I’ve noticed that it’s common to say things like “he has a so-called ‘invisible’ disability” with the scare quotes around disability and the phrase so-called¬†as a qualifier. I’m assuming this is done to signal the speaker or writer’s understanding that there’s really nothing about an actual disability that is invisible, especially to the person struggling to cope with it.

But I think we need to up our game a bit with this business of disclaiming the idea that a disability can be invisible. I’m thinking we need to either quit using the expression at all, or brazenly interrupt the conversation in order to pontificate on the real problem, which is that the person with the disability is being judged as unreliable in some sense.

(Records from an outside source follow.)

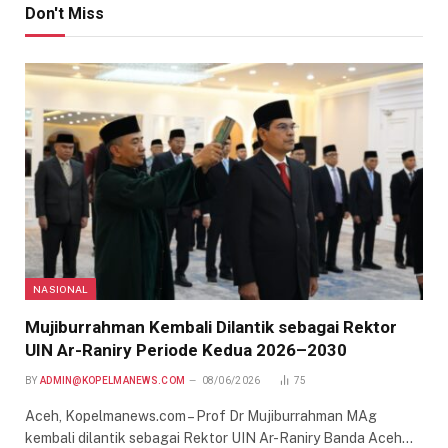
Don't Miss
NASIONAL
Mujiburrahman Kembali Dilantik sebagai Rektor
UIN Ar-Raniry Periode Kedua 2026–2030
BY
ADMIN@KOPELMANEWS.COM
08/06/2026
75
Aceh, Kopelmanews.com – Prof Dr Mujiburrahman MAg
kembali dilantik sebagai Rektor UIN Ar-Raniry Banda Aceh…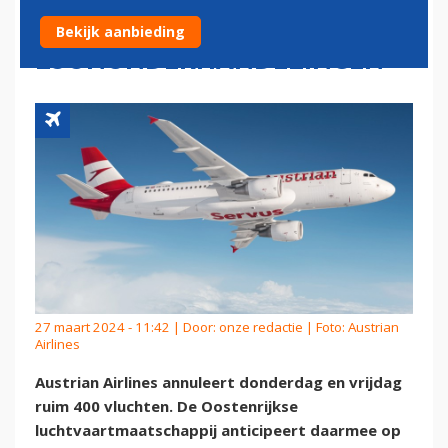
VLUCHTEN NA VASTLOPEN
Bekijk aanbieding
LOONONDERHANDELINGEN
27 maart 2024 - 11:42 | Door:
onze redactie
| Foto: Austrian
Airlines
Austrian Airlines annuleert donderdag en vrijdag
ruim 400 vluchten. De Oostenrijkse
luchtvaartmaatschappij anticipeert daarmee op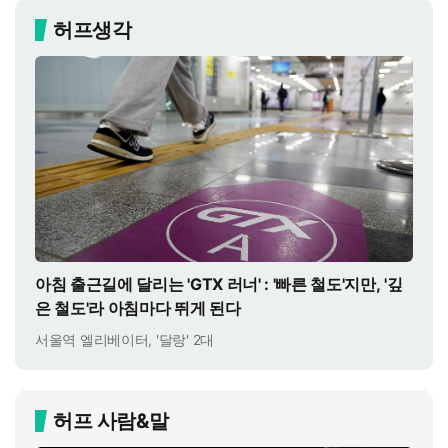
허프생각
아침 출근길에 달리는 'GTX 러너' : '빠른 철도'지만, '깊
은 철도'라 아침마다 뛰게 된다
서울역 엘리베이터, '달랑' 2대
허프 사람&말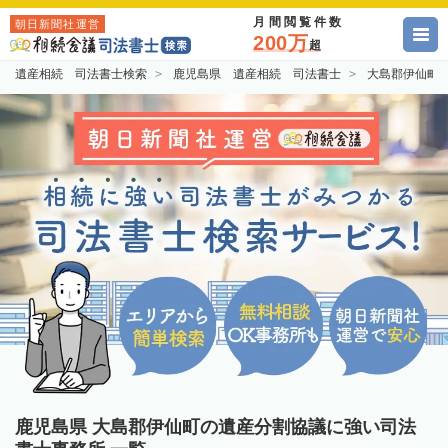
月間閲覧件数
朝日新聞社運営
200万
超
遺産相続 司法書士検索
鹿児島県 遺産相続 司法書士
大島郡伊仙町
鹿児島県 大島郡伊仙町の遺産分割協議に強い司法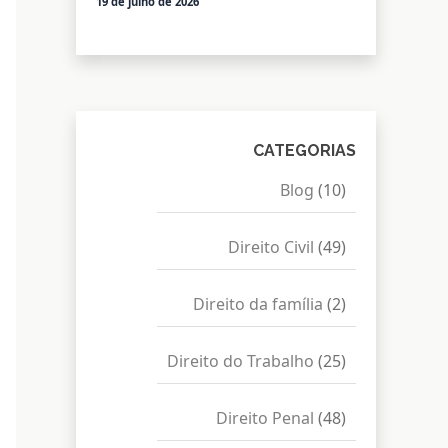
19 de julho de 2026
CATEGORIAS
Blog
(10)
Direito Civil
(49)
Direito da família
(2)
Direito do Trabalho
(25)
Direito Penal
(48)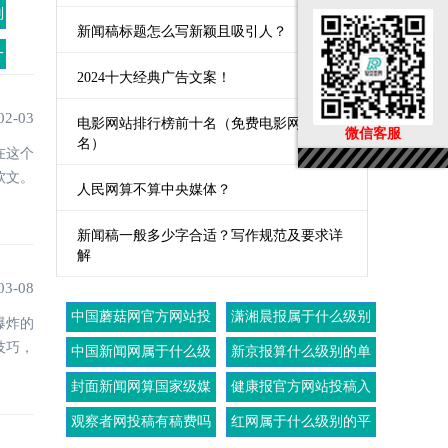
别
新闻稿标题怎么写新颖且吸引人？
一
2024十大经典广告文案！
02-03
电影网站排行榜前十名（免费电影网站排
微信客服
名）
在这个
软文。
人民网算不算中央媒体？
新闻稿一般多少字合适？写作规范及要求详
解
03-08
中国蘑菇网官方网站投
潇湘晨报属于什么级别
爆炸的
稿入口
的媒体
技巧，
中国新闻网属于什么级
新京报算什么级别的单
别的媒体
位
封面新闻网算国家级媒
健康报官方网站投稿入
体吗
口
观察者网投稿有稿费吗
红网属于什么级别的平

To my view, the problem with this class of disabilities is not at all that they are invisible in some way, but that they are mostly visible to just one person, and that person is just assumed for some reason to be an unreliable witness. The issue at hand is one of patient credibility, not disability “invisibility”.

Now, this is actually not to say that all patients should be simply believed without question. I could say a lot more about that and plan to in a future post, but for now I’ll just clarify that what I’m mainly asserting in this post is that if the problem of these so-called “invisible” disabilities is ever to be solved, it must first be properly understood, and in this case that means recognizing that the core issue is really one of witness credibility or reliability.

As I see it — for now, and until I encounter the sort of evidence that might help me change my mind — the “invisibility” thing is just a distraction.